Sharp cerca nuove opportunità nella collaborazione con Apple
Per Sharp, l’eventuale fornitura dei display avrebbe un’importanza particolare. Nel 2013 l’azienda giapponese si trovava infatti ad affrontare un periodo difficile, caratterizzato da un calo della domanda. In questo scenario, gli accordi stretti con altre società, tra cui Apple, potevano rappresentare una possibilità per sostenere la produzione e migliorare la situazione del gruppo.
La realizzazione degli schermi per l’iPhone 5S potrebbe quindi avere un valore che va oltre la semplice fornitura di un componente. Un ordine di grandi dimensioni permetterebbe a Sharp di utilizzare più intensamente le proprie linee produttive e di assicurarsi un cliente di rilievo nel settore dell’elettronica di consumo.
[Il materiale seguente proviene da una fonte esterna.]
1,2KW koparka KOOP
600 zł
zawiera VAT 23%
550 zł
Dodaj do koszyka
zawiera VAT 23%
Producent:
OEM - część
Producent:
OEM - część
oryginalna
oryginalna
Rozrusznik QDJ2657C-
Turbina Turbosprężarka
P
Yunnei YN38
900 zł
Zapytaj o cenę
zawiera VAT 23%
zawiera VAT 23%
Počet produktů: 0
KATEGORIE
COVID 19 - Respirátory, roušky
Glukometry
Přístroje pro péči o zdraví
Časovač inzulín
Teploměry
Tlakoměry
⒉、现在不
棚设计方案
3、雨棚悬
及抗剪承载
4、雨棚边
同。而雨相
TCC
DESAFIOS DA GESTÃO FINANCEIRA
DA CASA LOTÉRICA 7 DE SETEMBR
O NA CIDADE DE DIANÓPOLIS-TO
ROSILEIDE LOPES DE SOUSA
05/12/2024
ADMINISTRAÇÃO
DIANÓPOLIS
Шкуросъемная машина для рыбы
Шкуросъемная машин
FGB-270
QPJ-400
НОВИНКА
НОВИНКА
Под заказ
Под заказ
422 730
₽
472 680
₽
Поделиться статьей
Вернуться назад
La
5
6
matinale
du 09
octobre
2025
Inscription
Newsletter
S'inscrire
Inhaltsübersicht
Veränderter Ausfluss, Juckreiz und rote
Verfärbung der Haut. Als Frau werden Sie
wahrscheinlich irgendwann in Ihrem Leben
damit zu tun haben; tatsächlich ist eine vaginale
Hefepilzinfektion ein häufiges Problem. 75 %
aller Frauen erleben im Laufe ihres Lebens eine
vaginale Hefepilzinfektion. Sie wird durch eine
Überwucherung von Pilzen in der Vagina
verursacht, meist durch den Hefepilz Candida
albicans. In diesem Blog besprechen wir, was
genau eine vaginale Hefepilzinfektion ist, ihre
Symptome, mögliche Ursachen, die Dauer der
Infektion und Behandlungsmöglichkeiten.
Il dato sui 600 milioni di pannelli mensili viene attribuito alla fonte giapponese e non equivale necessariamente al numero di display destinati esclusivamente ad Apple.
Il calendario della produzione non coincide con i rumor sulla WWDC
L’ipotesi sull’avvio della produzione a giugno introduce però un elemento di incertezza nel calendario dell’iPhone 5S. Alcune indiscrezioni precedenti sostenevano infatti che Apple avrebbe potuto presentare ufficialmente il nuovo modello durante la WWDC di giugno 2013, la conferenza dedicata agli sviluppatori dell’azienda.
Una presentazione nello stesso mese avrebbe lasciato intendere un possibile avvio della distribuzione già a luglio. Se Sharp avesse cominciato a produrre i display soltanto a giugno, questa tempistica apparirebbe più difficile da conciliare con le normali esigenze di preparazione della catena produttiva. Prima della vendita di un nuovo smartphone, infatti, devono essere assemblati i dispositivi, organizzata la logistica e predisposte le scorte necessarie per la distribuzione.
Il rumor non esclude in modo assoluto una presentazione alla WWDC, ma rende meno lineare lo scenario di un lancio immediato. La produzione dei display potrebbe essere soltanto una parte del processo e non consente, da sola, di stabilire con certezza la data di commercializzazione dell’iPhone 5S.
Un possibile lancio autunnale per l’iPhone 5S
Se l’indiscrezione su Sharp fosse confermata, l’ipotesi di un rilascio nel periodo autunnale diventerebbe più compatibile con le informazioni circolate in precedenza. Altri rumor avevano infatti parlato di ritardi nella produzione, uno scenario che sposterebbe in avanti sia l’assemblaggio sia la disponibilità del telefono nei negozi.
In questo caso, la WWDC potrebbe eventualmente diventare il momento scelto da Apple per fornire anticipazioni sul prodotto, senza che ciò implichi necessariamente una distribuzione immediata. In alternativa, l’azienda potrebbe attendere il completamento della produzione prima di annunciare il dispositivo e definire con maggiore precisione le date di vendita.
Per ora, l’unico elemento concreto della ricostruzione riguarda la possibile partecipazione di Sharp alla produzione dei display e l’ipotetico avvio delle attività a giugno. Restano invece da verificare la capacità realmente destinata all’iPhone 5S, la data di presentazione e il periodo di lancio. Le indiscrezioni disponibili delineano comunque uno scenario più vicino a una disponibilità autunnale che a un’uscita immediata dopo la WWDC.